Film Review: The Favourite

Photo courtesy Yorgos Lanthimos.

By David Prendeville

Local company Element Pictures have enjoyed extraordinary success recently with their latest film The Favourite. It marks their latest collaboration with Greek auteur Yorgos Lanthimos.

The director shot to prominence with the dark, absurdist comedy Dogtooth in 2009. He followed that up with the equally original and formally daring Alps.

He began working with Element on The Lobster, which starred Colin Farrell and Rachel Weisz and was shot in Dublin and Kerry. Their fruitful collaborations continued with The Killing of a Sacred Deer, again starring Farrell, along with Nicole Kidman and Barry Keoghan.
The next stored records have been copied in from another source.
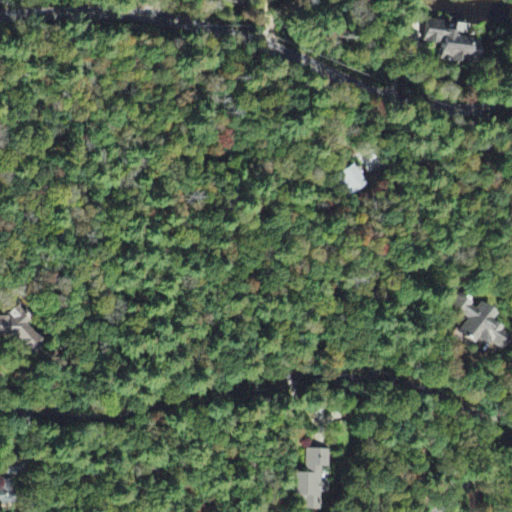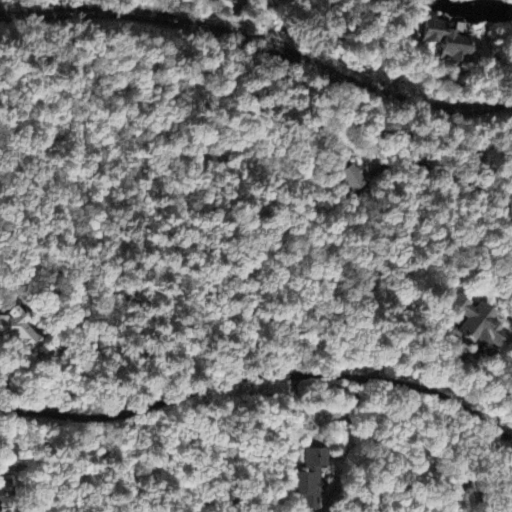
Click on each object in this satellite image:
road: (260, 43)
park: (484, 175)
building: (478, 328)
building: (16, 330)
road: (260, 378)
building: (309, 482)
The Favourite, however, marks the most commercially visible venture between Element and Lanthimos to date, evidenced by its totting up of ten Oscar nominations (see page 5).

The film marks the first time that Lanthimos hasn’t written his own script. The screenwriter Deborah Davis was actually developing the script for close to a decade before Element got involved. They pitched the idea to Lanthimos some years back and he became interested in the story of a bizarre love triangle between three powerful women in 17th-century England; Queen Anne (Olivia Colman), Lady Sarah (Rachel Weisz) and a new servant Abigail (Emma Stone).
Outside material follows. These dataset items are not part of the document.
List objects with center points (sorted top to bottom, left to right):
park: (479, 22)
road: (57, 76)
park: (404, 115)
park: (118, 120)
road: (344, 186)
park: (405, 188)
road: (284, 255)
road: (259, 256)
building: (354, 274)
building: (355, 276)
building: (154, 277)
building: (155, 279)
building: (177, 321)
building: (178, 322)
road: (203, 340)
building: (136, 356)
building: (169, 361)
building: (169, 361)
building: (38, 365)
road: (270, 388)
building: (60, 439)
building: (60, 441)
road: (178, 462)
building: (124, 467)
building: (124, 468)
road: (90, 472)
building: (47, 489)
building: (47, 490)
The film does mark something of a departure for Lanthimos, not least, for its period setting. The film also doesn’t have, what is now, his trademark style of acting which features flat emotionless acting. The film retains, however, Lanthimos’s formal audacity.

The Irish cinematographer, Robbie Ryan, shot much of the film with fish-eye lenses, giving the story an otherworldly feel, which highlights the strangeness of 18th-century royal life.
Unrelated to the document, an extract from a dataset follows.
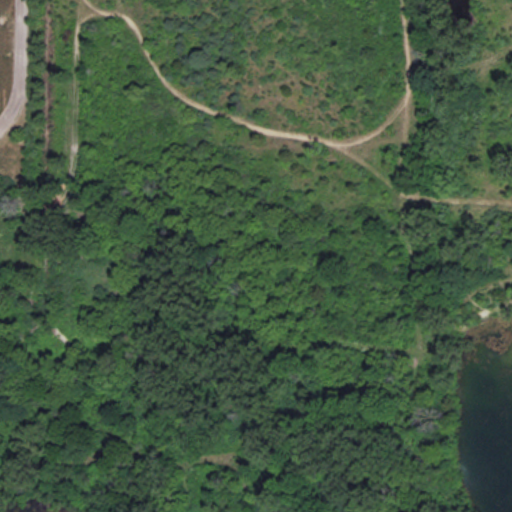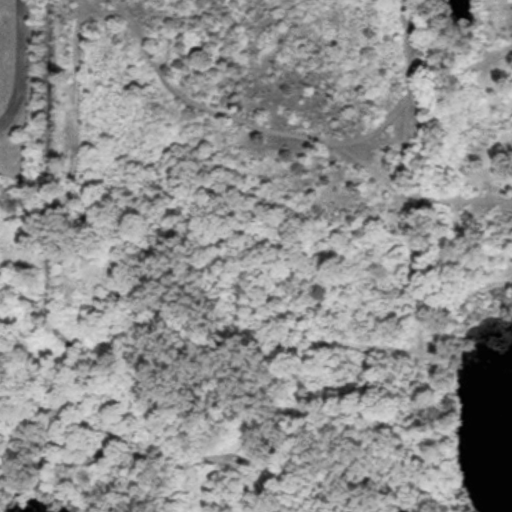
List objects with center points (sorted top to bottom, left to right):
road: (21, 68)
The film aesthetically calls to mind a certain kind of eccentric British style of film-making exemplified by the likes of Peter Greenaway, Derek Jarman and Ken Russell in the 1970s and 1980s. The film also retains an unmistakable air of Lanthimos’s misanthropic humour.

The performances are every bit as superb as the universal acclaim suggests. Colman is quite simply extraordinary, managing to combine elements of slapstick, cruelty and tenderness, and genuine tragedy in her performance.

She is ably supported by Stone, an actor of enormous talent, too often squandered in somewhat mediocre material and the consistently reliable Weisz.

This is a frequently hilarious, quotable, formally brilliant picture that also manages to be both very sad and deliriously cynical about human nature. Highly recommended.

The Favourite is currently in cinemas across Dublin.